Infrastructure in the Information Age (I) • Transportation: enormous increase in the weight of automobile and air travel; speed and reliability of both passenger and freight transport has increased dramatically; geographical proximity to markets and raw materials has lost relevance. • Communications: extensive development of telecommunications technologies (fax, modem) has made possible the nearly instantaneous transmission of information world-wide, increasing co-ordination.
Infrastructure in the Information Age (II) • Technology: innovation has become a strategic tool - R&D is now a major capital investment; end of “trade-off” between price and quality. • Finance: deregulation has lead to an upsurge of new financial instruments (“junk-bonds”, venture capital); take-over activity has made finance the central focus of large firm management. • Government regulation has increased significantly, taking up new roles (environment, safety) and became highly developed in specific sectors
High Tech Capitalism • “High value” has replaced “high volume”. • Increasing complexity. • Large hierarchical structures are too rigid to keep up with the pace of technological innovation. • Incremental innovation adds “layers” of new uses for existing products (upgrades). • Products are made of different and increasingly complex components - vertical separation is the only way to achieve scale effects in R&D.
The Evolution of the American Steel Industry (I) • Typical case of a “high volume” industry facing radical changes. • Bessemer method for making steel revolutionised the industry in the 1870’s; the growth of the railway provided high demand. • A. Carnegie built the largest steel plant in the world in Pittsburgh; as output soared, cost per unit fell. • Partnership with J. P. Morgan formed the U.S. Steel conglomerate - the biggest company in the world, holding 75% of the U.S. steel market.

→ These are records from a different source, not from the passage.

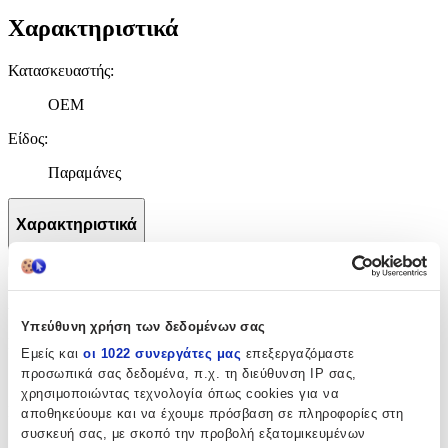
Χαρακτηριστικά
Κατασκευαστής
:
OEM
Είδος
:
Παραμάνες
Χαρακτηριστικά
+
Χαρακτηριστικά
Υπεύθυνη χρήση των δεδομένων σας
Κατασκευαστής
:
Εμείς και
οι 1022 συνεργάτες μας
επεξεργαζόμαστε
προσωπικά σας δεδομένα, π.χ. τη διεύθυνση IP σας,
OEM
χρησιμοποιώντας τεχνολογία όπως cookies για να
Είδος
:
αποθηκεύουμε και να έχουμε πρόσβαση σε πληροφορίες στη
συσκευή σας, με σκοπό την προβολή εξατομικευμένων
Παραμάνες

The Evolution of the American Steel Industry (II) • From the 1950’s, changes in technology and in the nature of demand began to transform the industry. • Strips and sheets of metal used to produce cars and home appliances became relatively more important than heavy plates; this became clear from the 1970’s. • Technological advances such as the basic oxygen furnace, the continuous casting process and the electric furnace reduced the prominence of scale. • Incumbents were “chained” to the old technologies by irrecoverable investment costs.
The Evolution of the American Steel Industry (III) • New firms developed “minimills” - small non-vertically integrated producers who convert scrap metal into steel products, adapted to the particular needs of customers (Chapparral, Nucor), supplying at low cost and locating closer. • Competition from “minimills” and foreign producers with new technologies drove the existing firms (in particular U.S. Steel, now USX) to reduce capacity by more than 40% and, although more efficient than ever, are now barely profitable; Pittsburgh entered urban decline.